However, when I made a simple "debugging" change to null_terminate.
I saw this (bad) case:
null_terminate: s=pattmp.5, len=8
null_terminate: i=528
In a "good" case, I expect that i would be len-1. It
certainly is not in this case.
The debugging change I made to null_terminate was this:
int i = 0;
printf("null_terminate: s=%s, len=%d\n", s, strlen(s));
while (*s != ' ')
{ s++; i++; }
printf("null_terminate: i=%d\n", i);
In the (bad) case of pattmp.5, it looks like the string does
NOT have a trailing space and the null_terminate function will
add the NULL termination to some unknown location. It may
sometimes work, but it looks like a source code bug to me.

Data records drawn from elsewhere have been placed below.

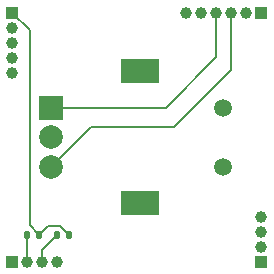
<source format=gbl>
%TF.GenerationSoftware,KiCad,Pcbnew,9.0.5-1.fc42*%
%TF.CreationDate,2025-12-03T05:13:31+01:00*%
%TF.ProjectId,Block-RotaryEncoder,426c6f63-6b2d-4526-9f74-617279456e63,1*%
%TF.SameCoordinates,Original*%
%TF.FileFunction,Copper,L2,Bot*%
%TF.FilePolarity,Positive*%
%FSLAX46Y46*%
G04 Gerber Fmt 4.6, Leading zero omitted, Abs format (unit mm)*
G04 Created by KiCad (PCBNEW 9.0.5-1.fc42) date 2025-12-03 05:13:31*
%MOMM*%
%LPD*%
G01*
G04 APERTURE LIST*
G04 Aperture macros list*
%AMRoundRect*
0 Rectangle with rounded corners*
0 $1 Rounding radius*
0 $2 $3 $4 $5 $6 $7 $8 $9 X,Y pos of 4 corners*
0 Add a 4 corners polygon primitive as box body*
4,1,4,$2,$3,$4,$5,$6,$7,$8,$9,$2,$3,0*
0 Add four circle primitives for the rounded corners*
1,1,$1+$1,$2,$3*
1,1,$1+$1,$4,$5*
1,1,$1+$1,$6,$7*
1,1,$1+$1,$8,$9*
0 Add four rect primitives between the rounded corners*
20,1,$1+$1,$2,$3,$4,$5,0*
20,1,$1+$1,$4,$5,$6,$7,0*
20,1,$1+$1,$6,$7,$8,$9,0*
20,1,$1+$1,$8,$9,$2,$3,0*%
G04 Aperture macros list end*
%TA.AperFunction,ComponentPad*%
%ADD10C,1.500000*%
%TD*%
%TA.AperFunction,ComponentPad*%
%ADD11R,2.000000X2.000000*%
%TD*%
%TA.AperFunction,ComponentPad*%
%ADD12C,2.000000*%
%TD*%
%TA.AperFunction,ComponentPad*%
%ADD13R,3.200000X2.000000*%
%TD*%
%TA.AperFunction,ComponentPad*%
%ADD14R,1.000000X1.000000*%
%TD*%
%TA.AperFunction,ComponentPad*%
%ADD15C,1.000000*%
%TD*%
%TA.AperFunction,SMDPad,CuDef*%
%ADD16RoundRect,0.135000X0.135000X0.185000X-0.135000X0.185000X-0.135000X-0.185000X0.135000X-0.185000X0*%
%TD*%
%TA.AperFunction,Conductor*%
%ADD17C,0.200000*%
%TD*%
G04 APERTURE END LIST*
D10*
%TO.P,SW1,*%
%TO.N,*%
X146315000Y-111165000D03*
X146315000Y-116165000D03*
D11*
%TO.P,SW1,A,A*%
%TO.N,/A*%
X131815000Y-111165000D03*
D12*
%TO.P,SW1,B,B*%
%TO.N,/B*%
X131815000Y-116165000D03*
%TO.P,SW1,C,C*%
%TO.N,GND*%
X131815000Y-113665000D03*
D13*
%TO.P,SW1,MP*%
%TO.N,N/C*%
X139315000Y-108065000D03*
X139315000Y-119265000D03*
%TD*%
D14*
%TO.P,J4,1,Pin_1*%
%TO.N,/Typ0*%
X128525000Y-124205000D03*
D15*
%TO.P,J4,2,Pin_2*%
%TO.N,/Typ1*%
X129795000Y-124205000D03*
%TO.P,J4,3,Pin_3*%
%TO.N,/Typ2*%
X131065000Y-124205000D03*
%TO.P,J4,4,Pin_4*%
%TO.N,/Typ3*%
X132335000Y-124205000D03*
%TD*%
D16*
%TO.P,R2,1*%
%TO.N,/+3.3V Digital*%
X133328600Y-121945400D03*
%TO.P,R2,2*%
%TO.N,/Typ2*%
X132308600Y-121945400D03*
%TD*%
%TO.P,R3,1*%
%TO.N,/+3.3V Digital*%
X130814000Y-121945400D03*
%TO.P,R3,2*%
%TO.N,/Typ1*%
X129794000Y-121945400D03*
%TD*%
D14*
%TO.P,J2,1,Pin_1*%
%TO.N,/Addr0*%
X149605000Y-124205000D03*
D15*
%TO.P,J2,2,Pin_2*%
%TO.N,/Addr1*%
X149605000Y-122935000D03*
%TO.P,J2,3,Pin_3*%
%TO.N,/Addr2*%
X149605000Y-121665000D03*
%TO.P,J2,4,Pin_4*%
%TO.N,/Addr3*%
X149605000Y-120395000D03*
%TD*%
D14*
%TO.P,J1,1,Pin_1*%
%TO.N,/+3.3V Digital*%
X128525000Y-103125000D03*
D15*
%TO.P,J1,2,Pin_2*%
%TO.N,/AREF*%
X128525000Y-104395000D03*
%TO.P,J1,3,Pin_3*%
%TO.N,GND*%
X128525000Y-105665000D03*
%TO.P,J1,4,Pin_4*%
%TO.N,/SlotBus.Data*%
X128525000Y-106935000D03*
%TO.P,J1,5,Pin_5*%
%TO.N,/SlotBus.Clock*%
X128525000Y-108205000D03*
%TD*%
D14*
%TO.P,J3,1,Pin_1*%
%TO.N,/LED*%
X149605000Y-103125000D03*
D15*
%TO.P,J3,2,Pin_2*%
%TO.N,/C*%
X148335000Y-103125000D03*
%TO.P,J3,3,Pin_3*%
%TO.N,/B*%
X147065000Y-103125000D03*
%TO.P,J3,4,Pin_4*%
%TO.N,/A*%
X145795000Y-103125000D03*
%TO.P,J3,5,Pin_5*%
%TO.N,/A1*%
X144525000Y-103125000D03*
%TO.P,J3,6,Pin_6*%
%TO.N,/A0*%
X143255000Y-103125000D03*
%TD*%
D17*
%TO.N,/+3.3V Digital*%
X130814000Y-121945400D02*
X129997200Y-121128600D01*
X129997200Y-121128600D02*
X129997200Y-104597200D01*
X129997200Y-104597200D02*
X128525000Y-103125000D01*
%TO.N,/Typ2*%
X131065000Y-124205000D02*
X131065000Y-123189000D01*
X131065000Y-123189000D02*
X132308600Y-121945400D01*
%TO.N,/Typ1*%
X129795000Y-124205000D02*
X129795000Y-121946400D01*
X129795000Y-121946400D02*
X129794000Y-121945400D01*
%TO.N,/+3.3V Digital*%
X131576000Y-121183400D02*
X130814000Y-121945400D01*
X133328600Y-121945400D02*
X132566600Y-121183400D01*
X132566600Y-121183400D02*
X131576000Y-121183400D01*
%TO.N,/B*%
X135153200Y-112826800D02*
X142189200Y-112826800D01*
X147065000Y-107951000D02*
X147065000Y-103125000D01*
X131815000Y-116165000D02*
X135153200Y-112826800D01*
X142189200Y-112826800D02*
X147065000Y-107951000D01*
%TO.N,/A*%
X131815000Y-111165000D02*
X141488800Y-111165000D01*
X141488800Y-111165000D02*
X145795000Y-106858800D01*
X145795000Y-106858800D02*
X145795000Y-103125000D01*
%TO.N,/Typ0*%
X128522000Y-124202000D02*
X128525000Y-124205000D01*
%TD*%
M02*

</source>
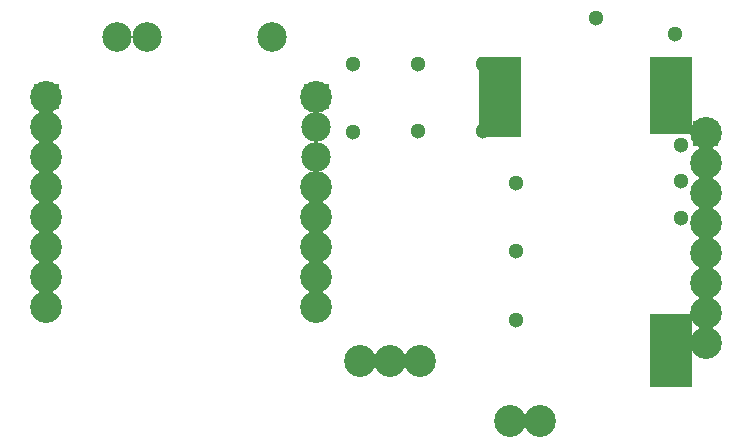
<source format=gbr>
%FSLAX34Y34*%
%MOMM*%
%LNSOLDERMASK_BOTTOM*%
G71*
G01*
%ADD10C,2.700*%
%ADD11C,2.500*%
%ADD12C,1.300*%
%ADD13C,2.120*%
%LPD*%
X39850Y304650D02*
G54D10*
D03*
X39850Y279250D02*
G54D10*
D03*
X39850Y253850D02*
G54D10*
D03*
X39850Y228450D02*
G54D10*
D03*
X39850Y203050D02*
G54D10*
D03*
X39850Y177650D02*
G54D10*
D03*
X39850Y152250D02*
G54D10*
D03*
X39850Y126850D02*
G54D10*
D03*
X268450Y304650D02*
G54D10*
D03*
X268450Y279250D02*
G54D11*
D03*
X268450Y253850D02*
G54D11*
D03*
X268450Y228450D02*
G54D10*
D03*
X268450Y203050D02*
G54D10*
D03*
X268450Y177650D02*
G54D10*
D03*
X268450Y152250D02*
G54D10*
D03*
X268450Y126850D02*
G54D10*
D03*
X125016Y355600D02*
G54D11*
D03*
X231378Y355600D02*
G54D11*
D03*
G36*
X406259Y309306D02*
X442259Y309306D01*
X442259Y273306D01*
X406259Y273306D01*
X406259Y309306D01*
G37*
G36*
X550722Y309306D02*
X586722Y309306D01*
X586722Y273306D01*
X550722Y273306D01*
X550722Y309306D01*
G37*
G36*
X550722Y94994D02*
X586722Y94994D01*
X586722Y58994D01*
X550722Y58994D01*
X550722Y94994D01*
G37*
G36*
X406259Y337881D02*
X442259Y337881D01*
X442259Y301881D01*
X406259Y301881D01*
X406259Y337881D01*
G37*
G36*
X550722Y337881D02*
X586722Y337881D01*
X586722Y301881D01*
X550722Y301881D01*
X550722Y337881D01*
G37*
X571897Y357981D02*
G54D12*
D03*
X598091Y96044D02*
G54D10*
D03*
X598091Y121444D02*
G54D10*
D03*
X598091Y146844D02*
G54D10*
D03*
X598091Y172244D02*
G54D10*
D03*
X598091Y197644D02*
G54D10*
D03*
X598091Y223044D02*
G54D10*
D03*
X598091Y248444D02*
G54D10*
D03*
X598091Y273844D02*
G54D10*
D03*
G36*
X550722Y120394D02*
X586722Y120394D01*
X586722Y84394D01*
X550722Y84394D01*
X550722Y120394D01*
G37*
X99616Y355600D02*
G54D11*
D03*
X457597Y29766D02*
G54D10*
D03*
G36*
X50450Y315250D02*
X50450Y294050D01*
X29250Y294050D01*
X29250Y315250D01*
X50450Y315250D01*
G37*
X39850Y279250D02*
G54D13*
D03*
X39850Y253850D02*
G54D13*
D03*
X39850Y228450D02*
G54D13*
D03*
X39850Y203050D02*
G54D13*
D03*
X39850Y177650D02*
G54D13*
D03*
X39850Y152250D02*
G54D13*
D03*
X39850Y126850D02*
G54D13*
D03*
G36*
X279050Y315250D02*
X279050Y294050D01*
X257850Y294050D01*
X257850Y315250D01*
X279050Y315250D01*
G37*
X268450Y279250D02*
G54D13*
D03*
X268450Y253850D02*
G54D13*
D03*
X268450Y228450D02*
G54D13*
D03*
X268450Y203050D02*
G54D13*
D03*
X268450Y177650D02*
G54D13*
D03*
X268450Y152250D02*
G54D13*
D03*
X268450Y126850D02*
G54D13*
D03*
X39850Y279250D02*
G54D12*
D03*
G36*
X608691Y284443D02*
X608691Y263243D01*
X587491Y263243D01*
X587491Y284443D01*
X608691Y284443D01*
G37*
X598091Y248444D02*
G54D13*
D03*
X598091Y223044D02*
G54D13*
D03*
X598091Y197644D02*
G54D13*
D03*
X598091Y172244D02*
G54D13*
D03*
X598091Y146844D02*
G54D13*
D03*
X598091Y121444D02*
G54D13*
D03*
X598091Y96044D02*
G54D13*
D03*
X505619Y371078D02*
G54D12*
D03*
X300038Y275109D02*
G54D12*
D03*
X354666Y275745D02*
G54D12*
D03*
X409832Y275348D02*
G54D12*
D03*
X598091Y223044D02*
G54D10*
D03*
G36*
X406259Y306330D02*
X442259Y306330D01*
X442259Y270330D01*
X406259Y270330D01*
X406259Y306330D01*
G37*
X432197Y29766D02*
G54D10*
D03*
X300038Y332581D02*
G54D12*
D03*
X354666Y332423D02*
G54D12*
D03*
X409832Y332423D02*
G54D12*
D03*
X437301Y232013D02*
G54D12*
D03*
X437301Y173673D02*
G54D12*
D03*
X437301Y115332D02*
G54D12*
D03*
X577350Y202306D02*
G54D12*
D03*
X577350Y233262D02*
G54D12*
D03*
X577350Y263821D02*
G54D12*
D03*
X305197Y80566D02*
G54D10*
D03*
X330597Y80566D02*
G54D10*
D03*
X355997Y80566D02*
G54D10*
D03*
M02*

</source>
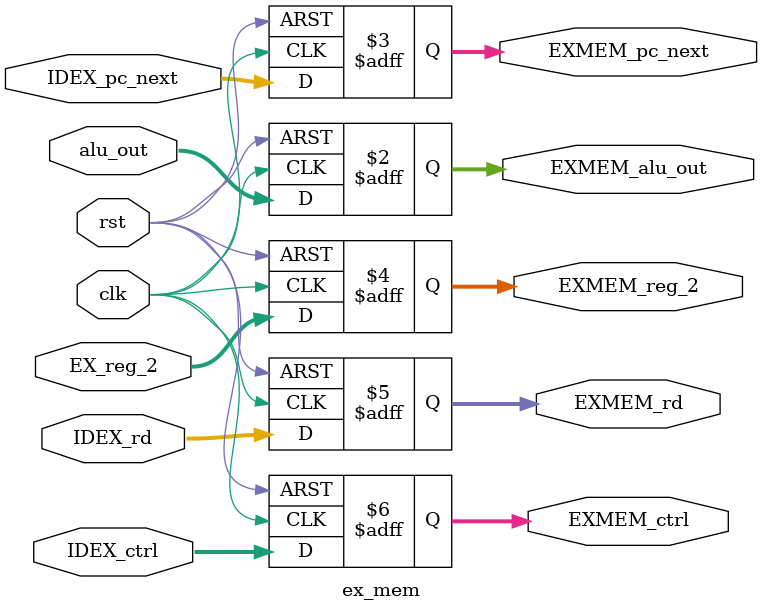
<source format=v>
`timescale 1ns / 1ps


module ex_mem(
    input             clk,
    input             rst,
    input      [31:0] alu_out,
    input      [31:0] IDEX_pc_next,
    input      [31:0] EX_reg_2,
    input      [4:0]  IDEX_rd,
    input      [31:0] IDEX_ctrl,
    output reg [31:0] EXMEM_alu_out,
    output reg [31:0] EXMEM_pc_next,
    output reg [31:0] EXMEM_reg_2,
    output reg [4:0]  EXMEM_rd,
    output reg [31:0] EXMEM_ctrl
);
    always @(posedge clk or posedge rst) begin
        if (rst) begin
            EXMEM_alu_out <= 32'h0;
            EXMEM_pc_next <= 32'h0;
            EXMEM_reg_2   <= 32'h0;
            EXMEM_rd      <= 5'h0;
            EXMEM_ctrl    <= 32'h0;
        end 
        else begin
            EXMEM_alu_out <= alu_out;
            EXMEM_pc_next <= IDEX_pc_next;
            EXMEM_reg_2   <= EX_reg_2;
            EXMEM_rd      <= IDEX_rd;
            EXMEM_ctrl    <= IDEX_ctrl;
        end
    end
endmodule

</source>
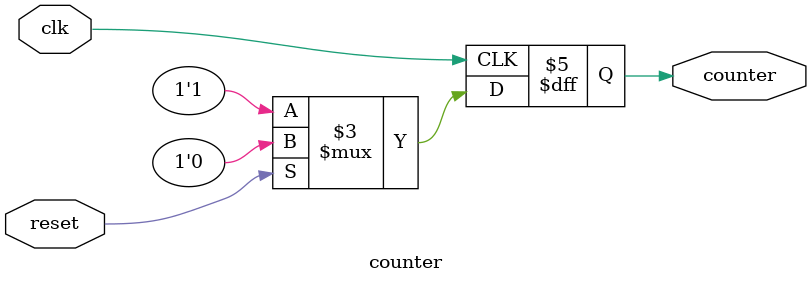
<source format=v>
`timescale 1ns / 1ps
`default_nettype none
module counter(
    input wire clk,
    input wire reset,
    output reg counter
    );
	always @(posedge clk) begin
		if (reset) begin
			counter <= 0;
		end
		else begin
			counter <= 1;
		end
	end

endmodule

</source>
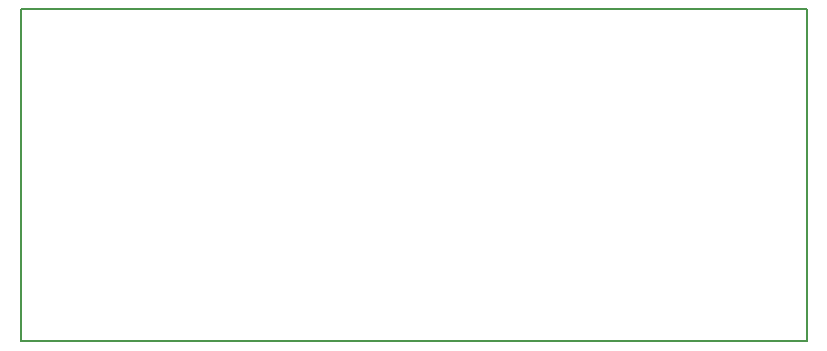
<source format=gm1>
G04 MADE WITH FRITZING*
G04 WWW.FRITZING.ORG*
G04 DOUBLE SIDED*
G04 HOLES PLATED*
G04 CONTOUR ON CENTER OF CONTOUR VECTOR*
%ASAXBY*%
%FSLAX23Y23*%
%MOIN*%
%OFA0B0*%
%SFA1.0B1.0*%
%ADD10R,2.626660X1.116180*%
%ADD11C,0.008000*%
%ADD10C,0.008*%
%LNCONTOUR*%
G90*
G70*
G54D10*
G54D11*
X4Y1112D02*
X2623Y1112D01*
X2623Y4D01*
X4Y4D01*
X4Y1112D01*
D02*
G04 End of contour*
M02*
</source>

Let me know if this helps.
I have have found a solution for the performance problem. Patgen runs
now in 10 minutes on a 600MHz Digital UNIX system. On our four year old
OSF/Alpha system (32 MBytes memory) it still takes 33 minutes. My
simple Pentium II based Linux system (64 MBytes) outperforms these
alpha's with 8 minutes and 30 seconds. For a detailed description of
the problem and the solution see my HTML page
http://euridice.tue.nl/~ptutelae/TeX/patgen
Hope the solution will find its way in the web2c sources of patgen.
> alpha's with 8 minutes and 30 seconds. For a detailed description of
> the problem and the solution see my HTML page
> http://euridice.tue.nl/~ptutelae/TeX/patgen
No mention of a bad null_terminate routine?
Donald Arseneau as...@triumf.ca
>Piet Tutelaers <P.T.H.T...@tue.nl> writes:
>> alpha's with 8 minutes and 30 seconds. For a detailed description of
>> the problem and the solution see my HTML page
>> http://euridice.tue.nl/~ptutelae/TeX/patgen
>No mention of a bad null_terminate routine?
I had some discussion with Jeff Sullivan about this problem. The
problem did occur after patgen was finished with the patterns and wants
to write the resulting pattmp.N file (N depends on the wanted
hyphenation level). For some strange reason patgen, only on a Digital
UNIX system, expects a space after the filename "pattmp.N". We could
solve this easily in the patgen2.c version but the bad performance
still was there. When I switched over to the patgen sources from the
latest TeXlive CD I did not see the null_terminate problem anymore.
That is the reason why I forgot about it.
>Donald Arseneau as...@triumf.ca
--Piet